2 and 3. And last but not the least, the aforesaid recovered articles are things of common variety easily available in the market. Therefore, there is no iota of legal evidence at all on the record to connect the appellants with the aforesaid recovered articles as the subject matter of the dacoity committed in the house of P.W.2, the informant. Furthermore the aforesaid articles being of common variety easily available in the market can be possessed by the appellants and specially when they claim those articles as their own in the statement under Section 313 of the Cr.P.C. and as such the recovery of those articles does not connect the appellants with the dacoity in question vis-a-vis those articles being the subject matter of the dacoity.
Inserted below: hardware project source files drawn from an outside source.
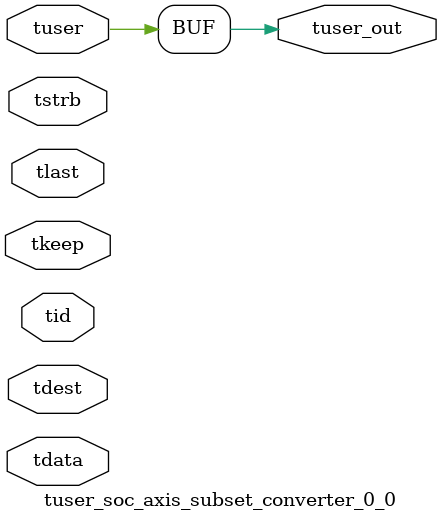
<source format=v>


`timescale 1ps/1ps

module tuser_soc_axis_subset_converter_0_0 #
(
parameter C_S_AXIS_TUSER_WIDTH = 1,
parameter C_S_AXIS_TDATA_WIDTH = 32,
parameter C_S_AXIS_TID_WIDTH   = 0,
parameter C_S_AXIS_TDEST_WIDTH = 0,
parameter C_M_AXIS_TUSER_WIDTH = 1
)
(
input  [(C_S_AXIS_TUSER_WIDTH == 0 ? 1 : C_S_AXIS_TUSER_WIDTH)-1:0     ] tuser,
input  [(C_S_AXIS_TDATA_WIDTH == 0 ? 1 : C_S_AXIS_TDATA_WIDTH)-1:0     ] tdata,
input  [(C_S_AXIS_TID_WIDTH   == 0 ? 1 : C_S_AXIS_TID_WIDTH)-1:0       ] tid,
input  [(C_S_AXIS_TDEST_WIDTH == 0 ? 1 : C_S_AXIS_TDEST_WIDTH)-1:0     ] tdest,
input  [(C_S_AXIS_TDATA_WIDTH/8)-1:0 ] tkeep,
input  [(C_S_AXIS_TDATA_WIDTH/8)-1:0 ] tstrb,
input                                                                    tlast,
output [C_M_AXIS_TUSER_WIDTH-1:0] tuser_out
);

assign tuser_out = {tuser[0:0]};

endmodule


</source>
Therefore, the recovery of the aforesaid articles does not unerringly and unmistakably lead to the hypothesis of the guilt of the appellants. The learned court below has committed a manifest error in not scrutinizing the evidence on the record in proper perspective and has gravely erred in coming to the finding of the guilt of the appellants. Therefore, the impugned judgment suffers with manifest illegalities and there is no legal evidence at all on the record even to connect or implicate the appellants with the occurrence in question. Therefore, the impugned judgment is unsustainable. 8. There is merit in the appeal and it succeeds. The appeal is hereby allowed. The impugned judgment of the learned court below is hereby set aside. All the appellants named above are found not guilty to the charge levelled against them and they are, accordingly, acquitted and also discharged from the liability of their bail bonds.